In short, the story of the ANC’s billionaires ends, as TS Eliot might have said, not with a bang but a whimper – though it’s not the billionaires who are whimpering, it’s South Africans from Diepsloot to Parkview.


[i] Recently AN Other and I signed a book agreement with Jonathan Ball Publishers; I trust this won’t cause me to be any less critical or impolite than usual; still I hereby “declare an interest,” as they say.

[ii] See note v below.

[iii] Sales were, by all accounts, excellent – though whether that mainly had to do with the large “disposable incomes” of those about whom Du Toit was writing, one doesn’t know. But, hey, sales are sales are sales.

[iv] Spicer died in March this year. The following is from a News24 obituary. “Spicer was an executive director at Anglo American for 20 years. His role in South Africa’s transition to democracy is well known, when in the late 1980s and early 1990s, he – as deputy chair of the Consultative Business Movement – was intricately involved in negotiating with the ANC [and] supporting the Convention for a Democratic South Africa (CODESA), which negotiated the constitution. He was also instrumental in helping to get the Inkatha Freedom Party to agree to participating in the elections in 1994.”

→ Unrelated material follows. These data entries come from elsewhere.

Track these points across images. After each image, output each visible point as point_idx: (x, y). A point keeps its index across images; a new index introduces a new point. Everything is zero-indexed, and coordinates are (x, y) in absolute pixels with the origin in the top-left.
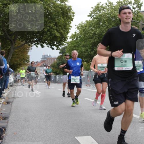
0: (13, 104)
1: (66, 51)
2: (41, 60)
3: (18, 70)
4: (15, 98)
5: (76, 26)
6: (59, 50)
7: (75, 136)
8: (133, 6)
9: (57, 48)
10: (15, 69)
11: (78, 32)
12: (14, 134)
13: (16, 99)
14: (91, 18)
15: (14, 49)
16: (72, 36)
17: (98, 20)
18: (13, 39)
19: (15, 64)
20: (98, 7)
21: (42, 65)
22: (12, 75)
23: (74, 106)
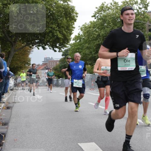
0: (13, 109)
1: (69, 54)
2: (42, 63)
3: (19, 73)
4: (15, 103)
5: (79, 27)
6: (62, 52)
7: (78, 143)
8: (139, 6)
9: (60, 50)
10: (16, 72)
11: (81, 33)
12: (14, 140)
13: (17, 103)
14: (95, 18)
15: (14, 51)
16: (75, 38)
17: (102, 21)
18: (13, 40)
19: (16, 67)
20: (102, 7)
21: (44, 68)
22: (12, 79)
23: (77, 111)
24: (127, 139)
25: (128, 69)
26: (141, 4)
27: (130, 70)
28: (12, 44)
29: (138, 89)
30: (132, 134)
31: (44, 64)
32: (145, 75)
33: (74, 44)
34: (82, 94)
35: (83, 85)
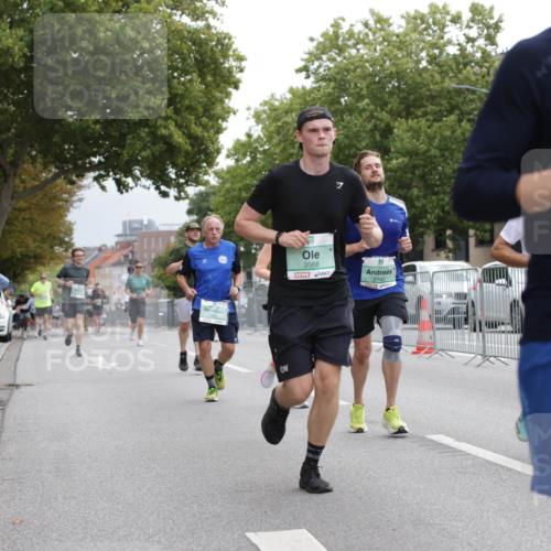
0: (8, 410)
1: (212, 207)
2: (116, 239)
3: (31, 277)
4: (17, 386)
5: (248, 109)
6: (187, 201)
7: (248, 530)
8: (467, 31)
9: (179, 193)
10: (20, 274)
11: (257, 131)
12: (14, 524)
13: (23, 389)
14: (308, 77)
15: (13, 198)
16: (235, 148)
17: (334, 88)
18: (9, 159)
19: (19, 256)
20: (336, 35)
21: (122, 259)
22: (7, 299)
23: (213, 401)
25: (313, 275)
26: (471, 24)
27: (320, 277)
30: (325, 441)
31: (123, 245)
32: (394, 283)
33: (230, 170)
34: (229, 345)
35: (232, 316)
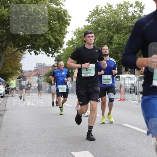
0: (3, 117)
1: (62, 59)
2: (34, 68)
3: (10, 79)
4: (6, 110)
6: (55, 58)
7: (72, 151)
9: (52, 55)
10: (7, 78)
11: (75, 38)
12: (5, 149)
14: (89, 22)
15: (5, 57)
16: (68, 42)
17: (96, 25)
18: (4, 46)
19: (7, 73)
20: (97, 10)
21: (36, 74)
22: (3, 85)
24: (90, 129)
25: (89, 75)
26: (136, 7)
27: (91, 76)
28: (2, 49)
29: (96, 91)
30: (94, 125)
31: (36, 70)
33: (67, 49)
34: (66, 99)
35: (67, 90)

[v] I speak under correction, but it seems clear, from going through the Endnotes, that neither Ramaphosa nor Motsepe agreed to be interviewed for this book. Again, this is not Du Toit’s fault – but it does rather detract from whatever lustre they might have been able to garner. The chapter on Motsepe ends with the sentence “Motsepe is an enigma”. This refers specifically to Motsepe buying 37 percent of the Blue Bulls Company which controls the well-known rugby team – of which Johann Rupert also owns 37 percent. But it also seems applicable to the whole chapter on Motsepe.